Data records:
= = = =

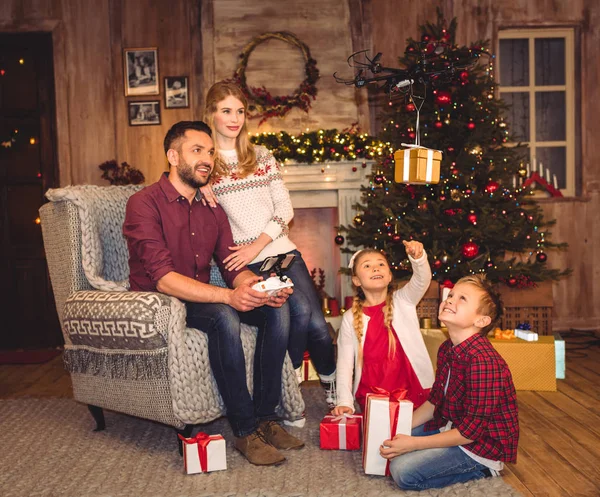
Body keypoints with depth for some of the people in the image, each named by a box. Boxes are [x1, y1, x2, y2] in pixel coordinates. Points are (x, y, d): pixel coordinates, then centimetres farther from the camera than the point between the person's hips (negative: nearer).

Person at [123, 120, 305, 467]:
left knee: (278, 308, -12)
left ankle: (265, 417, -9)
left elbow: (234, 268, 6)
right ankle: (245, 431, -23)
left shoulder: (213, 211, 10)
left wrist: (261, 287, -18)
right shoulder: (144, 204, -13)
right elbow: (163, 278, -25)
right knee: (223, 316, -35)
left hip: (204, 298, 7)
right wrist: (227, 296, -35)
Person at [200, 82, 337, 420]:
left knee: (317, 323, -11)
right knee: (301, 311, -25)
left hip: (282, 250, 3)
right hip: (248, 264, -3)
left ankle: (335, 390, 15)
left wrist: (257, 245, -6)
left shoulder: (262, 157, 13)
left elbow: (285, 208, 7)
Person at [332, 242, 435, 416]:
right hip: (371, 398, 1)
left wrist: (418, 257, -41)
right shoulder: (350, 318, -1)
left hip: (412, 392, 0)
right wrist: (344, 401, -11)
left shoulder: (403, 301, -1)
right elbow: (344, 362, 0)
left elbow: (422, 280, -20)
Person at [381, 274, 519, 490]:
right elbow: (434, 402, 10)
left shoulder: (483, 361, -29)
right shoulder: (446, 349, -1)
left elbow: (471, 431, -26)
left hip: (482, 445, -8)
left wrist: (413, 444, -23)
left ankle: (478, 471, -3)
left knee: (403, 470, -20)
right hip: (450, 428, 9)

= = = =

Your assignment –
Express every line of the items above as a numbered list. Omit the blank lines and the pictures.

Response to the exercise –
1. Body keypoints with depth for some of the people in the image, each named by a box. Boxes are [x1, y1, x2, y2] in pixel coordinates. Points are (x, y, d): pixel coordinates, then centimetres farther from the camera than the point between the person's hips (negative: nearer).
2. Person at [123, 120, 305, 467]:
3. left knee: (278, 308, -12)
4. left ankle: (265, 417, -9)
5. left elbow: (234, 268, 6)
6. right ankle: (245, 431, -23)
7. left shoulder: (213, 211, 10)
8. left wrist: (261, 287, -18)
9. right shoulder: (144, 204, -13)
10. right elbow: (163, 278, -25)
11. right knee: (223, 316, -35)
12. left hip: (204, 298, 7)
13. right wrist: (227, 296, -35)
14. Person at [200, 82, 337, 420]:
15. left knee: (317, 323, -11)
16. right knee: (301, 311, -25)
17. left hip: (282, 250, 3)
18. right hip: (248, 264, -3)
19. left ankle: (335, 390, 15)
20. left wrist: (257, 245, -6)
21. left shoulder: (262, 157, 13)
22. left elbow: (285, 208, 7)
23. Person at [332, 242, 435, 416]:
24. right hip: (371, 398, 1)
25. left wrist: (418, 257, -41)
26. right shoulder: (350, 318, -1)
27. left hip: (412, 392, 0)
28. right wrist: (344, 401, -11)
29. left shoulder: (403, 301, -1)
30. right elbow: (344, 362, 0)
31. left elbow: (422, 280, -20)
32. Person at [381, 274, 519, 490]:
33. right elbow: (434, 402, 10)
34. left shoulder: (483, 361, -29)
35. right shoulder: (446, 349, -1)
36. left elbow: (471, 431, -26)
37. left hip: (482, 445, -8)
38. left wrist: (413, 444, -23)
39. left ankle: (478, 471, -3)
40. left knee: (403, 470, -20)
41. right hip: (450, 428, 9)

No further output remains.